Effective Mutation Strategies

After executing mutations, you'll often need to update your UI. Apollo Client provides several strategies to handle this:

1. Refetching Queries

The simplest approach is to refetch related queries after a mutation completes:

const [addTodo, { loading, error }] = useMutation(ADD_TODO, {
  refetchQueries: [
    GET_TODOS, // DocumentNode object parsed with gql
    'GetUserTodos' // Or query name as string
  ],
});

This works well for simple applications without pagination.

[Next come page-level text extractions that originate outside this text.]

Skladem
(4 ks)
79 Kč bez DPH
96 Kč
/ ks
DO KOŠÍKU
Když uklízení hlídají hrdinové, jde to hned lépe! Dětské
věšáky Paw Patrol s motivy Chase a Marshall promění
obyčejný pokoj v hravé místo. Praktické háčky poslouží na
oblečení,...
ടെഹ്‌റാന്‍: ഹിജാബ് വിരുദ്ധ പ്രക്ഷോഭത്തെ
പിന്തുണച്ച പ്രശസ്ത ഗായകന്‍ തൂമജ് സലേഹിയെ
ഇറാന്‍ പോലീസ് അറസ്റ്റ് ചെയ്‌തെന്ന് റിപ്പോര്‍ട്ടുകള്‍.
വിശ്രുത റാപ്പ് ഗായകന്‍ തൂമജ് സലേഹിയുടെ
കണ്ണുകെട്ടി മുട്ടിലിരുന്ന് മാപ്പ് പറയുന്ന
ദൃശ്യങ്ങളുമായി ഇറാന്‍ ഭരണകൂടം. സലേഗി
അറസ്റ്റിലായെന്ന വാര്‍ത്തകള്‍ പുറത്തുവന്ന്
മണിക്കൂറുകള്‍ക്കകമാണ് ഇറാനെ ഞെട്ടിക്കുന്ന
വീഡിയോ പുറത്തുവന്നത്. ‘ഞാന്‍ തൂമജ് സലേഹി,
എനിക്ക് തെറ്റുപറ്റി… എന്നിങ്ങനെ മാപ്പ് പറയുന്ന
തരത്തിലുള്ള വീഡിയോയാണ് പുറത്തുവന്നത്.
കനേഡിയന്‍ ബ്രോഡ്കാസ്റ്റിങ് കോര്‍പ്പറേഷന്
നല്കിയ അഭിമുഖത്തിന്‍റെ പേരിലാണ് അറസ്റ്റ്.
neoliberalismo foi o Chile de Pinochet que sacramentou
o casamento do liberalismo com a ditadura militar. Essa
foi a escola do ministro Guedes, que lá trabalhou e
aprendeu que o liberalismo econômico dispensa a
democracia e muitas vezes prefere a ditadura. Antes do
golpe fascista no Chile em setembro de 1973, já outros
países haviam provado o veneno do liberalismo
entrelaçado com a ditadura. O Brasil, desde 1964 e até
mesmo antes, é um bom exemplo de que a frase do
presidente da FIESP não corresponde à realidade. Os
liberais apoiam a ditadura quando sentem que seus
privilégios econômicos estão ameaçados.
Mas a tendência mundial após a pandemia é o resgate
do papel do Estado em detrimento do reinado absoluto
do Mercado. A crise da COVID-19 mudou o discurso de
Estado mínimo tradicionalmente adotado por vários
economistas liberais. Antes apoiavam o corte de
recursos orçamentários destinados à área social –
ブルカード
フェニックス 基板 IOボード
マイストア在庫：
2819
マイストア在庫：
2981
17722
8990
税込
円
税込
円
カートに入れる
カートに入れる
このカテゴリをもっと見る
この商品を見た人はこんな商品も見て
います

However, there's a known issue where onCompleted callbacks may not fire after refetching.

2. Using nextFetchPolicy to Ensure onCompleted Works

To ensure onCompleted fires after refetching:

const { loading, refetch } = useQuery(GET_TODOS, {
  nextFetchPolicy: 'cache-and-network', // This is crucial
  variables: { input: { count: 10 } },
  onCompleted: (data) => {
    // This will now run after both initial query and refetch
    console.log('Todos loaded:', data.todos);
  },
});

3. Alternative: Using useEffect

An alternative approach using useEffect:

const { loading, refetch, data } = useQuery(GET_TODOS, {
  variables: { input: { count: 10 } },
});

useEffect(() => {
  if (data && !loading) {
    // Handle data updates from both initial query and refetch
    console.log('Todos updated:', data.todos);
  }
}, [data, loading]);

4. Updating the Cache Directly

For more complex scenarios, directly updating the cache offers the most control:

const [addTodo, { loading }] = useMutation(ADD_TODO, {
  update(cache, { data: { addTodo } }) {
    const { todos } = cache.readQuery({ query: GET_TODOS });
    
    cache.writeQuery({
      query: GET_TODOS,
      data: { todos: [...todos, addTodo] },
    });
  }
});

This approach is ideal for paginated lists or complex data structures.

Conclusion

Mastering Apollo Client's fetch policies and mutation strategies allows you to build React applications with efficient data management. By choosing the right approach for your specific use case, you can optimize for both performance and user experience.

Remember that the best solution often depends on your specific requirements - consider factors like data volatility, network conditions, and UI complexity when implementing these patterns.